Pfindexec() finds wrong binary, wreaking havoc
In thoth, some mdb processes were found to have died in v8.so:
% thoth info 6b829fcde8b7e4140acddd8a21c4e0d0 | json stack [ "mdb: debugger failed with error: fatal signal received", "v8.so`jsobj_properties+0x333()", "v8.so`jsobj_print_jsobject+0x82()", "v8.so`jsobj_print+0x1ec()", "v8.so`dcmd_jsprint+0x102()", "dcmd_invoke+0x40()", "mdb_call_idcmd+0x128()", "mdb_call+0x325()", "yyparse+0x3f7()", "mdb_run+0x26d()", "main+0x153a()", "_start+0x83()" ]
The death in v8.so is because of a divide-by-zero – but that should be impossible based on the code: we are dividing by V8_PROP_DESC_SIZE, which should be set to a non-zero value from v8dbg_prop_desc_size (if it exists) or the value 3 (if it doesn't exist). But as it turns out, this particular symbol appears to be in something of netherworld with respect to the dump being debugged. Take an example such dump, /thoth/stor/thoth/9a6966f1fc94f9565b5a05d7ea900824/core.node.24731:
bcantrill@manta # mdb $MANTA_INPUT_FILE Loading modules: [ libumem.so.1 libc.so.1 ld.so.1 ] > ::nm ! grep v8dbg_prop_desc_size > ::nm -D ! grep v8dbg_prop_desc_size > v8dbg_prop_desc_size/D 0x8828754: 0
bcantrill@manta # elfdump $MANTA_INPUT_FILE | grep v8dbg_prop_desc_size bcantrill@manta # strings $MANTA_INPUT_FILE | grep v8dbg_prop_desc_size
That is, there is no string representation for this symbol in the dump, yet somehow mdb ends up finding something for it.

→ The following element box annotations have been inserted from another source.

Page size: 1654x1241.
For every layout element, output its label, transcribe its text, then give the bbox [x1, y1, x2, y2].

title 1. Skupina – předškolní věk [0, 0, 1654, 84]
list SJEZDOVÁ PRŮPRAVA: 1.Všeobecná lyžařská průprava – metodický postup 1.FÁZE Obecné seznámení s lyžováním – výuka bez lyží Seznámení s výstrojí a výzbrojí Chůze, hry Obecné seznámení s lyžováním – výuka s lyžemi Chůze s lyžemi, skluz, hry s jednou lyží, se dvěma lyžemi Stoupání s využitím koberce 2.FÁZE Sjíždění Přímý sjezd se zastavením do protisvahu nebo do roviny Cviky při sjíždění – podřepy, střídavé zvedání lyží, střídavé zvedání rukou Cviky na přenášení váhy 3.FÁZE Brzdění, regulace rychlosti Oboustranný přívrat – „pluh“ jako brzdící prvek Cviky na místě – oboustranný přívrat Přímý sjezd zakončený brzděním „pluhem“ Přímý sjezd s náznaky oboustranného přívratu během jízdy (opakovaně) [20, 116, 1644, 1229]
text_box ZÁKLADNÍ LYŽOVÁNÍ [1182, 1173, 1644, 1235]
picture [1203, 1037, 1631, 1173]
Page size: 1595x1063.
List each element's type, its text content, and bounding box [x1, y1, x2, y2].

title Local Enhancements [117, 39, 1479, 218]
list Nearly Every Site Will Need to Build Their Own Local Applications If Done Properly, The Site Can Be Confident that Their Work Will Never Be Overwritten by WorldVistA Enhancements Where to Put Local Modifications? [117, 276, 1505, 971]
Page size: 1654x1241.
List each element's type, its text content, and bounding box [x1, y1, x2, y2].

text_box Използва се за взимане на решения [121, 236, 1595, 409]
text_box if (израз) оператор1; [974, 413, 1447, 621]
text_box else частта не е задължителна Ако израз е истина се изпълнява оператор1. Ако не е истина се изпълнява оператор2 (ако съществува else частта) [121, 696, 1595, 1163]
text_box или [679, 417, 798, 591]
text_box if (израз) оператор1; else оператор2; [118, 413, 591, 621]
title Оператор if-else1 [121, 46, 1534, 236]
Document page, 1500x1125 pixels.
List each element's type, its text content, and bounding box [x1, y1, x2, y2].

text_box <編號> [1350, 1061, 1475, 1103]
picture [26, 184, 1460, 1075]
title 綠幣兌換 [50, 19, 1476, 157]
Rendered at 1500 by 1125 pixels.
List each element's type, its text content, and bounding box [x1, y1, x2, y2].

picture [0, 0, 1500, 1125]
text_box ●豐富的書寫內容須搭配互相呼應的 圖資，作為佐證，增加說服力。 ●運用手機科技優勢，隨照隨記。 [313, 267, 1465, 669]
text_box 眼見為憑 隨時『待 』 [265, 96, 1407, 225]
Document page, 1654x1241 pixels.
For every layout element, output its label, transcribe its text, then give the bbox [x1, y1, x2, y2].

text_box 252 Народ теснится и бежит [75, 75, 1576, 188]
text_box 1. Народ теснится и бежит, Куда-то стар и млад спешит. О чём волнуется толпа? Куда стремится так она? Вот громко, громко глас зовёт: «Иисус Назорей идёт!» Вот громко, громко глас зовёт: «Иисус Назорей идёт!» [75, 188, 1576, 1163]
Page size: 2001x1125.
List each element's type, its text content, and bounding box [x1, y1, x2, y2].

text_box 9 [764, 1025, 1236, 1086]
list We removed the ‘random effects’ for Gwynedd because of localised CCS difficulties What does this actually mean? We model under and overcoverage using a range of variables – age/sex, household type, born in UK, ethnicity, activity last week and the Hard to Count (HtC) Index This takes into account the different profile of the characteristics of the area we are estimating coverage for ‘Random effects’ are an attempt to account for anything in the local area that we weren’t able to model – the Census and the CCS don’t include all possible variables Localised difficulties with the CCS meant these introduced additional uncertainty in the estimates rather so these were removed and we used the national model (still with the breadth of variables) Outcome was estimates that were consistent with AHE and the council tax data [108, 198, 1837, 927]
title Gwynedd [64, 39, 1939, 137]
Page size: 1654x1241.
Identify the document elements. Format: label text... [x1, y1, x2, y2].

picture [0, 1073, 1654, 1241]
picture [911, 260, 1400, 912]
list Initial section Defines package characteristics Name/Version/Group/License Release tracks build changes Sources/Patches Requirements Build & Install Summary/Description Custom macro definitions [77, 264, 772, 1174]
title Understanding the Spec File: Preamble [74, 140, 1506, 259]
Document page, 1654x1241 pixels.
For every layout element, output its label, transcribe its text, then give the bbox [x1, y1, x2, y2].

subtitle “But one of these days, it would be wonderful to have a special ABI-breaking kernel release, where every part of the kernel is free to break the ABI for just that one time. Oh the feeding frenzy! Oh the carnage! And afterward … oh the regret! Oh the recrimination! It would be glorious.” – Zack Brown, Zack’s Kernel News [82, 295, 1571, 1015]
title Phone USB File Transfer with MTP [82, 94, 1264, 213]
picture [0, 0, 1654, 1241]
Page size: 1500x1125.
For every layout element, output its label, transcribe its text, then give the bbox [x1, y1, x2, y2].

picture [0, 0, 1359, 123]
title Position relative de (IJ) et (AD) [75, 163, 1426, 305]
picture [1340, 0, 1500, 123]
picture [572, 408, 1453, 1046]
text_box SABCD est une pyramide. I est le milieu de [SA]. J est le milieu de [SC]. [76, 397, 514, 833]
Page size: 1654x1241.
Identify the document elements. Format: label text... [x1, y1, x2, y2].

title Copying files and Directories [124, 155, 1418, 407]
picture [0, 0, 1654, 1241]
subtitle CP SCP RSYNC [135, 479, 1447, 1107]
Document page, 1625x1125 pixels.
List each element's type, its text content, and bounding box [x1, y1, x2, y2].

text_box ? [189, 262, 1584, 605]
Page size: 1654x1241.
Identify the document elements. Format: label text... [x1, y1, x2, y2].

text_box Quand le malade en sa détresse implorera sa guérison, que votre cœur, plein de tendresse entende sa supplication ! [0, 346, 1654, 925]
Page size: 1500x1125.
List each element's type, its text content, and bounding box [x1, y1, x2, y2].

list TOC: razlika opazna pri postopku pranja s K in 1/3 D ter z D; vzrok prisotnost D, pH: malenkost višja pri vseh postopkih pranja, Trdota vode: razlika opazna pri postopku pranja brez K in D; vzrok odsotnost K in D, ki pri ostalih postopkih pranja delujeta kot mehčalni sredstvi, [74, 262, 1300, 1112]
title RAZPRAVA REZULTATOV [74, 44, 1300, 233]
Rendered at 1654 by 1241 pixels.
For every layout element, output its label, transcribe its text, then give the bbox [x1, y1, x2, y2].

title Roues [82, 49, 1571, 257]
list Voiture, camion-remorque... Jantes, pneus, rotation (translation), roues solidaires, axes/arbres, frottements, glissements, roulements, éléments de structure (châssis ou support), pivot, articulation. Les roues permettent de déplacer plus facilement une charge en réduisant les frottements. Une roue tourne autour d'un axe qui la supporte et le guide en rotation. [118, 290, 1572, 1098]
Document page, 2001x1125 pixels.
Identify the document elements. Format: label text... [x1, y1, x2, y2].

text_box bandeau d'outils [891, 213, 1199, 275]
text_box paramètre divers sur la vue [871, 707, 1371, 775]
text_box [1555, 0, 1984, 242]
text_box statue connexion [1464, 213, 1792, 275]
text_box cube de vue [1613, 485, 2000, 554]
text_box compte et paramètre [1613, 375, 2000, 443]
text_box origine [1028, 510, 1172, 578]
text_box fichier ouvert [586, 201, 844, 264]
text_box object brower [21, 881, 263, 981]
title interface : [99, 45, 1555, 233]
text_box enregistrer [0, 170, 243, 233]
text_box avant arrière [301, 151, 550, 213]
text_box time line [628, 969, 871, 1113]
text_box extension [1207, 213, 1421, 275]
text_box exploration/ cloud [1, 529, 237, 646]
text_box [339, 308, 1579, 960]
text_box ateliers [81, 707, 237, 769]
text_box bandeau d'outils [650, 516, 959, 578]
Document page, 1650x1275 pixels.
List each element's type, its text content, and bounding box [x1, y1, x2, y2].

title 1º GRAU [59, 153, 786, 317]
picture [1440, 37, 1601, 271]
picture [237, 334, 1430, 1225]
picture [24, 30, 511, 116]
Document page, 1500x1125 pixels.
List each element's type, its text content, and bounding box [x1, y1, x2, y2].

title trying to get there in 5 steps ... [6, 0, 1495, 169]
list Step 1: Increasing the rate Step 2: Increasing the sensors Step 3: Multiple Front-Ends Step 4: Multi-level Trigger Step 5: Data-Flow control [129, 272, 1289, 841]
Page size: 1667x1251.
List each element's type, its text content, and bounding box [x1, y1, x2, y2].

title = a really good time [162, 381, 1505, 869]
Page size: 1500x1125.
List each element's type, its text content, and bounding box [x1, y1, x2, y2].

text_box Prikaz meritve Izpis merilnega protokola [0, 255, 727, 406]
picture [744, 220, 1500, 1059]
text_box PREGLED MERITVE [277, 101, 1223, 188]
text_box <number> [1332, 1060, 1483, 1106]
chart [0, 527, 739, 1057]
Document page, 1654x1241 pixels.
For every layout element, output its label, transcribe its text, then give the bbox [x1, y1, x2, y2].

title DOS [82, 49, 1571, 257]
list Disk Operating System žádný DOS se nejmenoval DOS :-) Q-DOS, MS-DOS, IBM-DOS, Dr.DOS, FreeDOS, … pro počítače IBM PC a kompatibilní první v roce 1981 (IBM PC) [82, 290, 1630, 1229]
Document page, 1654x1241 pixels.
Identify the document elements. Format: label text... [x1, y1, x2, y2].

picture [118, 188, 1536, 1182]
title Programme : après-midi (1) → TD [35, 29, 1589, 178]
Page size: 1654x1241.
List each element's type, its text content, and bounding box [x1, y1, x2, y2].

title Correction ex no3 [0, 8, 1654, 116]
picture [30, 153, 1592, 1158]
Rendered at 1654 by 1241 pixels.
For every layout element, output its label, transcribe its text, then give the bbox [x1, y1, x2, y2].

As it turns out, the problem here is the way libproc finds executable names: Pfindexec() goes through an ugly heuristic to try to find a local binary to match the executable from the core (even though such a thing is broadly unnecessary in a dump that has included text), and in this case, it is finding /opt/local/bin/node in the Manta environment – which has v8dbg_prop_desc_size defined. Now, libproc is smart enough to later discard the binary that it finds (file_differs() from Pbuild_file_symtab() tells it that the files don't match) – but libproc never clears out the execname. mdb – for its part – opens anything returned by Pexecname() and processes it as an ELF file. This means that for symbols that are not found in the actually symbol table, mdb will try to look them up in the symbol table that corresponds to Pexecname() – which is entirely wrong in this case.
The fix is for libproc to clean up its mess once it's realized it's made one: if file_differs() indicates that the file that corresponds to Pexecname() does not match the information in-core, the execname should be explicitly NULL'd out to avoid further confusion.